We can import normal file lists to a dopus collection with the dopusrt /col command but the way I see it - duplicate collections are a bit different.

From what I tested Opus refuses to read a new collection file (.col) in /dopusdata/Collections/ at runtime.
It also refuses to reload the changes made to an existing duplicate collection.
I can generate the entire XML but having to restart dopus to read the collection is a pain.

Importing as a normal collection and grouping after that wouldn't work as filenames can differ, filesizes may be equal but the files could have different crc32. Calculating a CRC column would extract each file on the fly to calculate them which is a no-go.

My request is for a method / command / to refresh and re-read collection files located in the /dopusdata/Collections dir without having to restart dopus.

Thank you.

Leo · May 15, 2020, 9:52pm

Duplicate collections are a bit more complicated than normal ones, and we don't currently have an official way to import them (nor export them beyond a simple list of files). (Other than what you're already doing, which is effectively copying the raw config files and restarting.)

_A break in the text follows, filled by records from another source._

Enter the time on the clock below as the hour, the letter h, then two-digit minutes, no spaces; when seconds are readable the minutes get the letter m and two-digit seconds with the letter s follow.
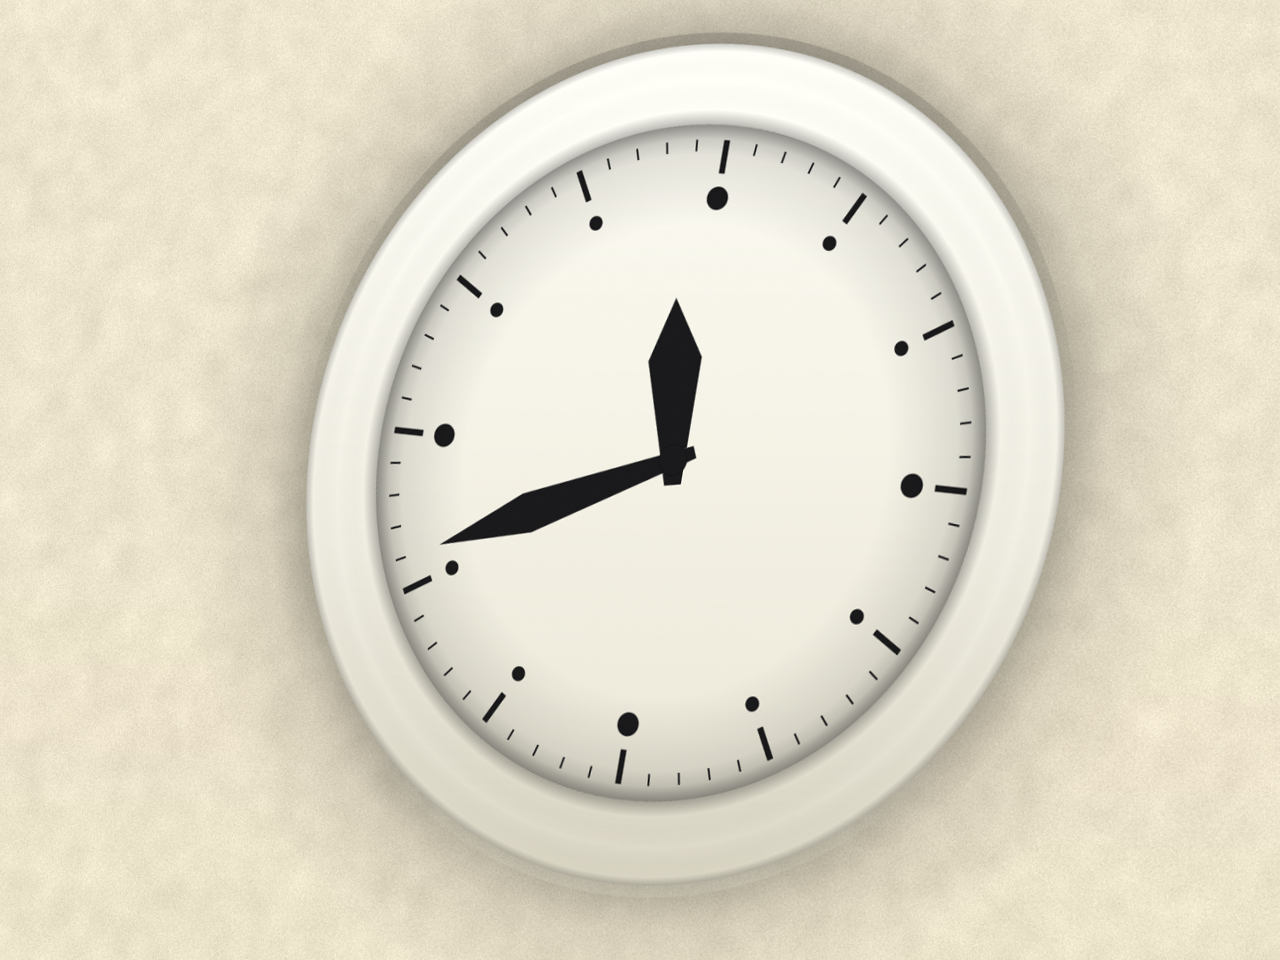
11h41
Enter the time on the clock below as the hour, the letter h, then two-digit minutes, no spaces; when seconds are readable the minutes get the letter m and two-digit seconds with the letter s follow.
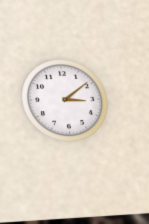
3h09
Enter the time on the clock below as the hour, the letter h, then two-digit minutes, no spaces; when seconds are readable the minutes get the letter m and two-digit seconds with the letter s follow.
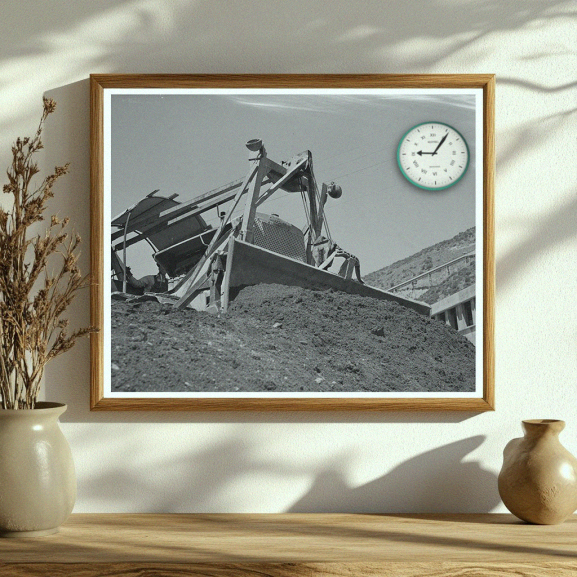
9h06
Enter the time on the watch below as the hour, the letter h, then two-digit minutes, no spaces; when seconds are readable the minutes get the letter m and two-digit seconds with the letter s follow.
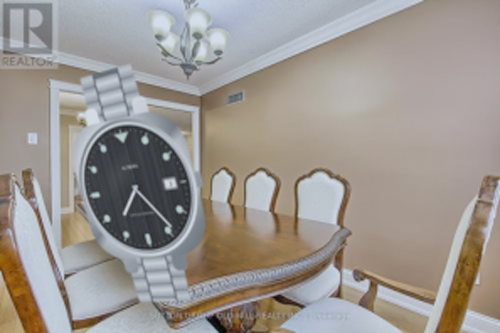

I don't think it would be a good idea to have external code generate the raw XML, since the details of that could change on our side in the future. But maybe a way to import duplicate collections could be added. It needs some thought to work out how the input and output data would look and which fields would need to be included.

Jon · May 16, 2020, 10:04pm

In the next update we'll add a proper way to import a "duplicates-style" collection using dopusrt /col.

apocalypse · May 16, 2020, 10:06pm

Thanks a lot - both of you. Looking forward to it

apocalypse · May 24, 2020, 2:53pm

I've tested the duplicate collection import in the new system and I like it so far.
I'll post the file-and-archive duplicate scanner that utilizes it on github once I clean up the code.

However, a few new issues in dopus arose while using the new functionality.

We lack a preset folder format for Duplicate Collections and thus we have to either apply a preset to a static duplicate collection name or apply one every time we generate or navigate to a new one.
When used to diff archives and you attempt a Delete operation on many files in the same archive from within the duplicate collection as opposed to from within the archive - the delete operation is not executed once for all the files within the said archive as it is when browsing the archive itself (delete from within an archive generates a list and runs winrar only once), but are handled sequentially with each file being a standalone delete > recreate archive which takes insanely more time, CPU cycles and disk writes depending on the size, compression of the archive and the number of files being deleted.